--- Start of Entries provided ---

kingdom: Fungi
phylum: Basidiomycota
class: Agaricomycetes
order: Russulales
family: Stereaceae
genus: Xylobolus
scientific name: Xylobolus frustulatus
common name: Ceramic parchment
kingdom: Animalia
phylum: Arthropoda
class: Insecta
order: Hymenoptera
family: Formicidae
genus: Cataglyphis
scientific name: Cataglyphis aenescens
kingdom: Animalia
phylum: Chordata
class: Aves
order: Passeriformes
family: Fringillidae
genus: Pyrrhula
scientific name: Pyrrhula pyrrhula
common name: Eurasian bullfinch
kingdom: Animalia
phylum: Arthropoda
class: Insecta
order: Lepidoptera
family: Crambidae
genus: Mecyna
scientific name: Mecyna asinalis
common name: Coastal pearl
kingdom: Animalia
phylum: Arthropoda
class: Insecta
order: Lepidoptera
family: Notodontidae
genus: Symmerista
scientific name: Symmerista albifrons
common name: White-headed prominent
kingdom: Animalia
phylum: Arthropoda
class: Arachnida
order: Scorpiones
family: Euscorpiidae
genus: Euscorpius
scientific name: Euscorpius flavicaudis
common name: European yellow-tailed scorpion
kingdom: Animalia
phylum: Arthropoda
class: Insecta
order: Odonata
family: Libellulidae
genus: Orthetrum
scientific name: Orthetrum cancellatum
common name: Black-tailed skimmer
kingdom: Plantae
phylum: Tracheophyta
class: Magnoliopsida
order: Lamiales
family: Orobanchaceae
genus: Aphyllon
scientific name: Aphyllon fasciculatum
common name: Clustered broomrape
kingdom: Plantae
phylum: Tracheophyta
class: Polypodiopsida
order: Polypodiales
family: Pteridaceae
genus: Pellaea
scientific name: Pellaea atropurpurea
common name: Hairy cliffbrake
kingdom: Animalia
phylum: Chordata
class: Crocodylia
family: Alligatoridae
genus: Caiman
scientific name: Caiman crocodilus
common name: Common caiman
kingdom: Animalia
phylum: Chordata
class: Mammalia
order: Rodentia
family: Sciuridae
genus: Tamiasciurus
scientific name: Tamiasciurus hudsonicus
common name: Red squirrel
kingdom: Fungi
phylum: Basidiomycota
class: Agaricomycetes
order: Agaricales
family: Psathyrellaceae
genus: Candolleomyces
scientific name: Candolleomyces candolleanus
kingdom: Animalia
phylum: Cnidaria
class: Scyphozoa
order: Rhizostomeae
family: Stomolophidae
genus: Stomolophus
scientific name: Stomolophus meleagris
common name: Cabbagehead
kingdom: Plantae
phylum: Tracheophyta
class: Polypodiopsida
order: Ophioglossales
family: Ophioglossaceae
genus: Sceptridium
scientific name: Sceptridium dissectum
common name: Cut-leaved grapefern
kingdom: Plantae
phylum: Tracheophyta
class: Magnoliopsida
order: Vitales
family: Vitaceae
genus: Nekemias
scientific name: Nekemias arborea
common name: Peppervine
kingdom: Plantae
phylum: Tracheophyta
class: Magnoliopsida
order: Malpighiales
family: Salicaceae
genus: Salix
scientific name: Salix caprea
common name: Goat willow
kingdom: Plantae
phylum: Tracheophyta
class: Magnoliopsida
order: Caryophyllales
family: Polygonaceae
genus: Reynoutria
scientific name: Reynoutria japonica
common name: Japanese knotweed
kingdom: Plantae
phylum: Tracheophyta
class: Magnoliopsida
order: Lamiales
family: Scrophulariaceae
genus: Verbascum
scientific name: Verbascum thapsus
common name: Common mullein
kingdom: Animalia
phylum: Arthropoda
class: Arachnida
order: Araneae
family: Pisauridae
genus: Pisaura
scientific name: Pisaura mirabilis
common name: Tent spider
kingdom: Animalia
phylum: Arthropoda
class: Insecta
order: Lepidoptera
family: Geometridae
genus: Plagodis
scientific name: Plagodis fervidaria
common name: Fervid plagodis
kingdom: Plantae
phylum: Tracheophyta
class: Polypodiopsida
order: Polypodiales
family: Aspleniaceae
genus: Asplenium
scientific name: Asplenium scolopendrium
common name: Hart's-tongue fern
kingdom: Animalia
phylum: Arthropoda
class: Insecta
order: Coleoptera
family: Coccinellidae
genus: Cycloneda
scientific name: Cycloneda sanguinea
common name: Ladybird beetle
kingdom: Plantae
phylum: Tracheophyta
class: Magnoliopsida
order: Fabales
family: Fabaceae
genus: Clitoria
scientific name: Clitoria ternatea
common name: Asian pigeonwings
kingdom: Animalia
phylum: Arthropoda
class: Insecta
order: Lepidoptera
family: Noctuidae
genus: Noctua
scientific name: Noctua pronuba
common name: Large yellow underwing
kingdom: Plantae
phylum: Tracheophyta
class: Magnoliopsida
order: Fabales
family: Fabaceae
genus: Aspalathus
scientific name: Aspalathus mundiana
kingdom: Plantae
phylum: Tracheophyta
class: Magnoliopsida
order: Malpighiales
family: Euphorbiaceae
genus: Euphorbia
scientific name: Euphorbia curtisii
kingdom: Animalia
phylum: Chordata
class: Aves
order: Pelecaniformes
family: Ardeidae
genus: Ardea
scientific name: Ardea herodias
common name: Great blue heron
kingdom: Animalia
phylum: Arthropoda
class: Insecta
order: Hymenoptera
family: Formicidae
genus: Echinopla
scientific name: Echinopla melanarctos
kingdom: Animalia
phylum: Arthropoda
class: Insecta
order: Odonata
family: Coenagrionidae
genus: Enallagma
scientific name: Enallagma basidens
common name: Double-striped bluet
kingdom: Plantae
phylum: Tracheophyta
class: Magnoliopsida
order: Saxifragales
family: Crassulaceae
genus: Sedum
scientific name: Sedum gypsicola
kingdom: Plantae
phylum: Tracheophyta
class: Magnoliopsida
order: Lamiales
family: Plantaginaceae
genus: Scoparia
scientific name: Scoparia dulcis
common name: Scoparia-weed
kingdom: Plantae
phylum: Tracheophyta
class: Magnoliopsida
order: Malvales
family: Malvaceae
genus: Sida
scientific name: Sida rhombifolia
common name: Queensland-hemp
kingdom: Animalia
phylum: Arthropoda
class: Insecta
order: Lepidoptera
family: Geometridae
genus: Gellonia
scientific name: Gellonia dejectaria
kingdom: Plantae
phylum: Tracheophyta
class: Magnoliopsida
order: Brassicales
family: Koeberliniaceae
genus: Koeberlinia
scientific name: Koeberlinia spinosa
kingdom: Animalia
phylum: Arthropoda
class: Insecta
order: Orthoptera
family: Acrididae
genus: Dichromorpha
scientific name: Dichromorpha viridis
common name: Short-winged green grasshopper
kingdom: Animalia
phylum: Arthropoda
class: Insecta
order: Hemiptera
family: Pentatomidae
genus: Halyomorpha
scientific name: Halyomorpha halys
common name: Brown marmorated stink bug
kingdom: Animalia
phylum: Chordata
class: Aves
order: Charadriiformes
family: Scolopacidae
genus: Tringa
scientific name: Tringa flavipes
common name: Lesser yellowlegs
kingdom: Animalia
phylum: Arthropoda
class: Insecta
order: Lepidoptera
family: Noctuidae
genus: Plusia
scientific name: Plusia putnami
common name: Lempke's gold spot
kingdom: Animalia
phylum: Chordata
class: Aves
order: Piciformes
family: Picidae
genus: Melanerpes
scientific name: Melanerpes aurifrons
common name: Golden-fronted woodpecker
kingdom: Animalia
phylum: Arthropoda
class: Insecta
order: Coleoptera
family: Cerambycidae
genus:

--- End of Entries provided ---

Render every line of the records above as a numbered list, leaving out any blank lines.

1. kingdom: Fungi
2. phylum: Basidiomycota
3. class: Agaricomycetes
4. order: Russulales
5. family: Stereaceae
6. genus: Xylobolus
7. scientific name: Xylobolus frustulatus
8. common name: Ceramic parchment
9. kingdom: Animalia
10. phylum: Arthropoda
11. class: Insecta
12. order: Hymenoptera
13. family: Formicidae
14. genus: Cataglyphis
15. scientific name: Cataglyphis aenescens
16. kingdom: Animalia
17. phylum: Chordata
18. class: Aves
19. order: Passeriformes
20. family: Fringillidae
21. genus: Pyrrhula
22. scientific name: Pyrrhula pyrrhula
23. common name: Eurasian bullfinch
24. kingdom: Animalia
25. phylum: Arthropoda
26. class: Insecta
27. order: Lepidoptera
28. family: Crambidae
29. genus: Mecyna
30. scientific name: Mecyna asinalis
31. common name: Coastal pearl
32. kingdom: Animalia
33. phylum: Arthropoda
34. class: Insecta
35. order: Lepidoptera
36. family: Notodontidae
37. genus: Symmerista
38. scientific name: Symmerista albifrons
39. common name: White-headed prominent
40. kingdom: Animalia
41. phylum: Arthropoda
42. class: Arachnida
43. order: Scorpiones
44. family: Euscorpiidae
45. genus: Euscorpius
46. scientific name: Euscorpius flavicaudis
47. common name: European yellow-tailed scorpion
48. kingdom: Animalia
49. phylum: Arthropoda
50. class: Insecta
51. order: Odonata
52. family: Libellulidae
53. genus: Orthetrum
54. scientific name: Orthetrum cancellatum
55. common name: Black-tailed skimmer
56. kingdom: Plantae
57. phylum: Tracheophyta
58. class: Magnoliopsida
59. order: Lamiales
60. family: Orobanchaceae
61. genus: Aphyllon
62. scientific name: Aphyllon fasciculatum
63. common name: Clustered broomrape
64. kingdom: Plantae
65. phylum: Tracheophyta
66. class: Polypodiopsida
67. order: Polypodiales
68. family: Pteridaceae
69. genus: Pellaea
70. scientific name: Pellaea atropurpurea
71. common name: Hairy cliffbrake
72. kingdom: Animalia
73. phylum: Chordata
74. class: Crocodylia
75. family: Alligatoridae
76. genus: Caiman
77. scientific name: Caiman crocodilus
78. common name: Common caiman
79. kingdom: Animalia
80. phylum: Chordata
81. class: Mammalia
82. order: Rodentia
83. family: Sciuridae
84. genus: Tamiasciurus
85. scientific name: Tamiasciurus hudsonicus
86. common name: Red squirrel
87. kingdom: Fungi
88. phylum: Basidiomycota
89. class: Agaricomycetes
90. order: Agaricales
91. family: Psathyrellaceae
92. genus: Candolleomyces
93. scientific name: Candolleomyces candolleanus
94. kingdom: Animalia
95. phylum: Cnidaria
96. class: Scyphozoa
97. order: Rhizostomeae
98. family: Stomolophidae
99. genus: Stomolophus
100. scientific name: Stomolophus meleagris
101. common name: Cabbagehead
102. kingdom: Plantae
103. phylum: Tracheophyta
104. class: Polypodiopsida
105. order: Ophioglossales
106. family: Ophioglossaceae
107. genus: Sceptridium
108. scientific name: Sceptridium dissectum
109. common name: Cut-leaved grapefern
110. kingdom: Plantae
111. phylum: Tracheophyta
112. class: Magnoliopsida
113. order: Vitales
114. family: Vitaceae
115. genus: Nekemias
116. scientific name: Nekemias arborea
117. common name: Peppervine
118. kingdom: Plantae
119. phylum: Tracheophyta
120. class: Magnoliopsida
121. order: Malpighiales
122. family: Salicaceae
123. genus: Salix
124. scientific name: Salix caprea
125. common name: Goat willow
126. kingdom: Plantae
127. phylum: Tracheophyta
128. class: Magnoliopsida
129. order: Caryophyllales
130. family: Polygonaceae
131. genus: Reynoutria
132. scientific name: Reynoutria japonica
133. common name: Japanese knotweed
134. kingdom: Plantae
135. phylum: Tracheophyta
136. class: Magnoliopsida
137. order: Lamiales
138. family: Scrophulariaceae
139. genus: Verbascum
140. scientific name: Verbascum thapsus
141. common name: Common mullein
142. kingdom: Animalia
143. phylum: Arthropoda
144. class: Arachnida
145. order: Araneae
146. family: Pisauridae
147. genus: Pisaura
148. scientific name: Pisaura mirabilis
149. common name: Tent spider
150. kingdom: Animalia
151. phylum: Arthropoda
152. class: Insecta
153. order: Lepidoptera
154. family: Geometridae
155. genus: Plagodis
156. scientific name: Plagodis fervidaria
157. common name: Fervid plagodis
158. kingdom: Plantae
159. phylum: Tracheophyta
160. class: Polypodiopsida
161. order: Polypodiales
162. family: Aspleniaceae
163. genus: Asplenium
164. scientific name: Asplenium scolopendrium
165. common name: Hart's-tongue fern
166. kingdom: Animalia
167. phylum: Arthropoda
168. class: Insecta
169. order: Coleoptera
170. family: Coccinellidae
171. genus: Cycloneda
172. scientific name: Cycloneda sanguinea
173. common name: Ladybird beetle
174. kingdom: Plantae
175. phylum: Tracheophyta
176. class: Magnoliopsida
177. order: Fabales
178. family: Fabaceae
179. genus: Clitoria
180. scientific name: Clitoria ternatea
181. common name: Asian pigeonwings
182. kingdom: Animalia
183. phylum: Arthropoda
184. class: Insecta
185. order: Lepidoptera
186. family: Noctuidae
187. genus: Noctua
188. scientific name: Noctua pronuba
189. common name: Large yellow underwing
190. kingdom: Plantae
191. phylum: Tracheophyta
192. class: Magnoliopsida
193. order: Fabales
194. family: Fabaceae
195. genus: Aspalathus
196. scientific name: Aspalathus mundiana
197. kingdom: Plantae
198. phylum: Tracheophyta
199. class: Magnoliopsida
200. order: Malpighiales
201. family: Euphorbiaceae
202. genus: Euphorbia
203. scientific name: Euphorbia curtisii
204. kingdom: Animalia
205. phylum: Chordata
206. class: Aves
207. order: Pelecaniformes
208. family: Ardeidae
209. genus: Ardea
210. scientific name: Ardea herodias
211. common name: Great blue heron
212. kingdom: Animalia
213. phylum: Arthropoda
214. class: Insecta
215. order: Hymenoptera
216. family: Formicidae
217. genus: Echinopla
218. scientific name: Echinopla melanarctos
219. kingdom: Animalia
220. phylum: Arthropoda
221. class: Insecta
222. order: Odonata
223. family: Coenagrionidae
224. genus: Enallagma
225. scientific name: Enallagma basidens
226. common name: Double-striped bluet
227. kingdom: Plantae
228. phylum: Tracheophyta
229. class: Magnoliopsida
230. order: Saxifragales
231. family: Crassulaceae
232. genus: Sedum
233. scientific name: Sedum gypsicola
234. kingdom: Plantae
235. phylum: Tracheophyta
236. class: Magnoliopsida
237. order: Lamiales
238. family: Plantaginaceae
239. genus: Scoparia
240. scientific name: Scoparia dulcis
241. common name: Scoparia-weed
242. kingdom: Plantae
243. phylum: Tracheophyta
244. class: Magnoliopsida
245. order: Malvales
246. family: Malvaceae
247. genus: Sida
248. scientific name: Sida rhombifolia
249. common name: Queensland-hemp
250. kingdom: Animalia
251. phylum: Arthropoda
252. class: Insecta
253. order: Lepidoptera
254. family: Geometridae
255. genus: Gellonia
256. scientific name: Gellonia dejectaria
257. kingdom: Plantae
258. phylum: Tracheophyta
259. class: Magnoliopsida
260. order: Brassicales
261. family: Koeberliniaceae
262. genus: Koeberlinia
263. scientific name: Koeberlinia spinosa
264. kingdom: Animalia
265. phylum: Arthropoda
266. class: Insecta
267. order: Orthoptera
268. family: Acrididae
269. genus: Dichromorpha
270. scientific name: Dichromorpha viridis
271. common name: Short-winged green grasshopper
272. kingdom: Animalia
273. phylum: Arthropoda
274. class: Insecta
275. order: Hemiptera
276. family: Pentatomidae
277. genus: Halyomorpha
278. scientific name: Halyomorpha halys
279. common name: Brown marmorated stink bug
280. kingdom: Animalia
281. phylum: Chordata
282. class: Aves
283. order: Charadriiformes
284. family: Scolopacidae
285. genus: Tringa
286. scientific name: Tringa flavipes
287. common name: Lesser yellowlegs
288. kingdom: Animalia
289. phylum: Arthropoda
290. class: Insecta
291. order: Lepidoptera
292. family: Noctuidae
293. genus: Plusia
294. scientific name: Plusia putnami
295. common name: Lempke's gold spot
296. kingdom: Animalia
297. phylum: Chordata
298. class: Aves
299. order: Piciformes
300. family: Picidae
301. genus: Melanerpes
302. scientific name: Melanerpes aurifrons
303. common name: Golden-fronted woodpecker
304. kingdom: Animalia
305. phylum: Arthropoda
306. class: Insecta
307. order: Coleoptera
308. family: Cerambycidae
309. genus:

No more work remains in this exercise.